ある本社ビルを設計した時のことである。建替え前の本社ビルでは、エレベーターホールや廊下のいたるところに掲示物が氾濫していた。その見苦しさもさることながら、画鋲やテープの痕で壁自体も傷んで汚れてしまっていた。そこで新社屋ではこの状態を改善するため、きちんと各階のオフィス入り口脇に掲示スペースを設けることにした。充分な広さを確保し、デザインもなかなか良い感じにできたと思っていた。

しかし、新しいビルが完成して半年も経たないうちにまったく思いもしない状況になった。しだいにポスターやお知らせが掲示スペースを無視して貼り出されようになって、ついには建替え前よりももっとひどいことになってしまった。そのころ、先方の役員の方を訪問する機会があった。話題が掲示物のことになり、クレームの一つも言われるかと思っていたが、「本当に良い設計をしてくれた。廊下の壁をスチールにしてくれたお陰で、どこでも簡単にマグネットで掲示物を貼れる。現場は大助かりで、大好評だ。」と喜んでくれたのである。実は壁をスチールパネルにしたのは、汚れにくく丈夫なものにするためで、掲示のためではなかった。意図とは別のところで評価されていたのである。

抽出資料:
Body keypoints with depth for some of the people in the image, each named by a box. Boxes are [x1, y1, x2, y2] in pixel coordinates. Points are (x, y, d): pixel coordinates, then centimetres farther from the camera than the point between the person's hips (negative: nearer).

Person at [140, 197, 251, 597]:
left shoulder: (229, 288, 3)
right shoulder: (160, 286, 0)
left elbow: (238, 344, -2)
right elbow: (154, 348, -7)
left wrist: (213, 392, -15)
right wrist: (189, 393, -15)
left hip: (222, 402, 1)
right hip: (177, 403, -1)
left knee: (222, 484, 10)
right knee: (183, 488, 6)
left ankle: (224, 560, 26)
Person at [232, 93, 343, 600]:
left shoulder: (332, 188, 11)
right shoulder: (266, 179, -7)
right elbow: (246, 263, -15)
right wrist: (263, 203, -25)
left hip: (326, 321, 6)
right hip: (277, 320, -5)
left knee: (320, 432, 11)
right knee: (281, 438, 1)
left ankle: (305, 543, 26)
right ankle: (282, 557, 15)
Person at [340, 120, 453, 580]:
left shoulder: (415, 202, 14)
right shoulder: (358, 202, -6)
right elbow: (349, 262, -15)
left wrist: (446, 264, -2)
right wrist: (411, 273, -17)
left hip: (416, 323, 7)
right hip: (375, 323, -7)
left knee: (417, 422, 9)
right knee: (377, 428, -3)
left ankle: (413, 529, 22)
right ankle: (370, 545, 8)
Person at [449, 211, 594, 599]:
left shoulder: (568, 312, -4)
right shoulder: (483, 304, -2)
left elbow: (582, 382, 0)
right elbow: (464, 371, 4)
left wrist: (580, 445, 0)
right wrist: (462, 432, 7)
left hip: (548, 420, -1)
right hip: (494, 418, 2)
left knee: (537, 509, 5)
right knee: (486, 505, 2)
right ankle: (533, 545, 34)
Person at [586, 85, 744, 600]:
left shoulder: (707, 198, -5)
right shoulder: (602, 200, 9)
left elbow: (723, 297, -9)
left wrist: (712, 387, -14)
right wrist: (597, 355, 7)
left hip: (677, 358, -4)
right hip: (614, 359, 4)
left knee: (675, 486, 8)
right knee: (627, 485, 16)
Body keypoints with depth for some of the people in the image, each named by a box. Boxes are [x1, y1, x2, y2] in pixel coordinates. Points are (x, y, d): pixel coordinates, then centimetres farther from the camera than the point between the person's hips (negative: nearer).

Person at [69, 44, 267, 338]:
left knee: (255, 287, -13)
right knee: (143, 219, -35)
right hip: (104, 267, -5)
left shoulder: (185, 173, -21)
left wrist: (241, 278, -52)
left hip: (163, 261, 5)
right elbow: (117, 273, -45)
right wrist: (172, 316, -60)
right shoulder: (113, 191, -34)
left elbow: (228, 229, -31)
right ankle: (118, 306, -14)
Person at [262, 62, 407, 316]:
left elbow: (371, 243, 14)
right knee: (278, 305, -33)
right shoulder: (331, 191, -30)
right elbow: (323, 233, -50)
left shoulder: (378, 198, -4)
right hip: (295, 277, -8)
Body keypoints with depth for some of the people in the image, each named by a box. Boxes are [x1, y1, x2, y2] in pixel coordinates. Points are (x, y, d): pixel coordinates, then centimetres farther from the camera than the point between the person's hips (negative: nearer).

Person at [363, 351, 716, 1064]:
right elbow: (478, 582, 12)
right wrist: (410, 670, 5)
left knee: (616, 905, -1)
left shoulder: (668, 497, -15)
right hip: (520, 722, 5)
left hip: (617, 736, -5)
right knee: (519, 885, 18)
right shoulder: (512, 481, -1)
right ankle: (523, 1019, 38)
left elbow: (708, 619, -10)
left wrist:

練習問題:
上の本社ビルの掲示スペースについての文章を、一字も変えずに全文もう一度書き出してください。

練習問題の解答:
ある本社ビルを設計した時のことである。建替え前の本社ビルでは、エレベーターホールや廊下のいたるところに掲示物が氾濫していた。その見苦しさもさることながら、画鋲やテープの痕で壁自体も傷んで汚れてしまっていた。そこで新社屋ではこの状態を改善するため、きちんと各階のオフィス入り口脇に掲示スペースを設けることにした。充分な広さを確保し、デザインもなかなか良い感じにできたと思っていた。

しかし、新しいビルが完成して半年も経たないうちにまったく思いもしない状況になった。しだいにポスターやお知らせが掲示スペースを無視して貼り出されようになって、ついには建替え前よりももっとひどいことになってしまった。そのころ、先方の役員の方を訪問する機会があった。話題が掲示物のことになり、クレームの一つも言われるかと思っていたが、「本当に良い設計をしてくれた。廊下の壁をスチールにしてくれたお陰で、どこでも簡単にマグネットで掲示物を貼れる。現場は大助かりで、大好評だ。」と喜んでくれたのである。実は壁をスチールパネルにしたのは、汚れにくく丈夫なものにするためで、掲示のためではなかった。意図とは別のところで評価されていたのである。